Ranald Mitchell, director at Charwin Private Clients:

“Looks like the final nail in the coffin for Dead Happy and without their suppliers, their business is buried. Insurers remain very active in the market, so reading between the lines, their unpaid indemnity debt liabilities have now exceeded their income. Insurers will kill agencies in this situation, refusing to deal any further until the debt is repaid.”

Bob Singh, founder at Chess Mortgages:

“The closure of DeadHappy, whilst sad for the employees, is a lesson to all business owners who fail to recognise the fine line between humour and bad taste in their branding or advertising. We are no longer living in the 80’s but in a world that is sensitive to such hurtful and insensitive campaigns. It remains to be seen if the advertising agency behind this campaign also dies a death.”

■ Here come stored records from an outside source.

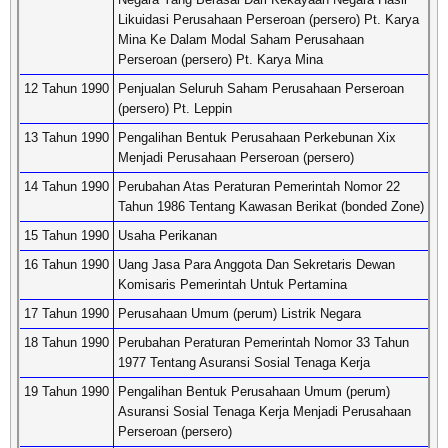
Likuidasi Perusahaan Perseroan (persero) Pt. Karya
Mina Ke Dalam Modal Saham Perusahaan
Perseroan (persero) Pt. Karya Mina
12 Tahun 1990
Penjualan Seluruh Saham Perusahaan Perseroan
(persero) Pt. Leppin
13 Tahun 1990
Pengalihan Bentuk Perusahaan Perkebunan Xix
Menjadi Perusahaan Perseroan (persero)
14 Tahun 1990
Perubahan Atas Peraturan Pemerintah Nomor 22
Tahun 1986 Tentang Kawasan Berikat (bonded Zone)
15 Tahun 1990
Usaha Perikanan
16 Tahun 1990
Uang Jasa Para Anggota Dan Sekretaris Dewan
Komisaris Pemerintah Untuk Pertamina
17 Tahun 1990
Perusahaan Umum (perum) Listrik Negara
18 Tahun 1990
Perubahan Peraturan Pemerintah Nomor 33 Tahun
1977 Tentang Asuransi Sosial Tenaga Kerja
19 Tahun 1990
Pengalihan Bentuk Perusahaan Umum (perum)
Asuransi Sosial Tenaga Kerja Menjadi Perusahaan
Perseroan (persero)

Chris Steele, founder at myTribe Insurance:

“Having seen some of DeadHappy’s ads on social media, I can undoubtedly say they were distasteful and, at times, offensive, but they got people talking and thinking about topics that are often brushed under the carpet.”

Ross Lacey, director & chartered financial planner at Fairview Financial Management:

“There are still many people out there who need protection but it’s not on their radar, so finding new ways to engage with them is important. However, there’s a fine line between tastefully disrupting and cheapening the message. The non-advised insurance sold through TV ads is often not fit for purpose but bought as it’s cheap (reviewable premiums for a shortish term) and can make someone feel like they’ve ticked it off their list by doing something sensible.

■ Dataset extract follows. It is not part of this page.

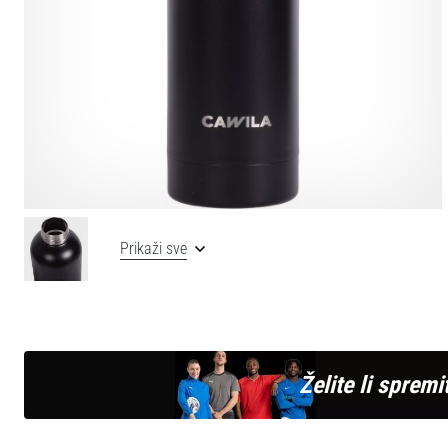
Prikaži sve
Želite li spremit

“Some cover is better than none, but only when insurance is arranged through an adviser can a package be perfectly tailored to match their circumstances. We’ve seen countless examples of insurance that was bought online that wouldn’t deliver the expected outcome in the event of a claim and more worryingly, perhaps not pay out at all due to non-disclosure.”

Scott Gallacher, director at Rowley Turton:

“The closure of Dead Happy highlights the need for substance over shock in the digital age. It reaffirms the timeless truth: “Life assurance is sold, not bought.” As a financial planner, I witness firsthand how many overlook the importance of insurance until they see the real-life implications of unforeseen events. Through lifestyle financial planning, I aim to make the case for protection by demonstrating its tangible impact on financial well-being. It’s about empowering clients to make informed decisions and secure their futures.”